> _Task prompt_: Could you reproduce the lines below from the one with "σημαντικά βήματα εμπρός – Το" through the one with "Συνέλευση του τμήματος"? Keep both ends and add nothing.

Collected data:

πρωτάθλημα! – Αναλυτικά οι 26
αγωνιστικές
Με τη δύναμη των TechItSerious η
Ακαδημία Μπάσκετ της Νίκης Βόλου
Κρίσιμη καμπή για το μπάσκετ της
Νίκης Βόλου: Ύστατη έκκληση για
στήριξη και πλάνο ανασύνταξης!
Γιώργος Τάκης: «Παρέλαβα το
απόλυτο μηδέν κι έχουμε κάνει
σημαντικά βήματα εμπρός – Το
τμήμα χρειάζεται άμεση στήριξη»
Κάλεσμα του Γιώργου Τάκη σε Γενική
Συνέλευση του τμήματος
---
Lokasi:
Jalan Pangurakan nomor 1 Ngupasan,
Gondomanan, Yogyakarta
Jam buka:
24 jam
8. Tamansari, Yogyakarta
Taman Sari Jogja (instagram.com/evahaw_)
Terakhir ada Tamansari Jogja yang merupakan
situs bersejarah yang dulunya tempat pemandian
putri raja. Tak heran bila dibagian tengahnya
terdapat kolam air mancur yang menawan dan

> _Answer to this task_:
σημαντικά βήματα εμπρός – Το
τμήμα χρειάζεται άμεση στήριξη»
Κάλεσμα του Γιώργου Τάκη σε Γενική
Συνέλευση του τμήματος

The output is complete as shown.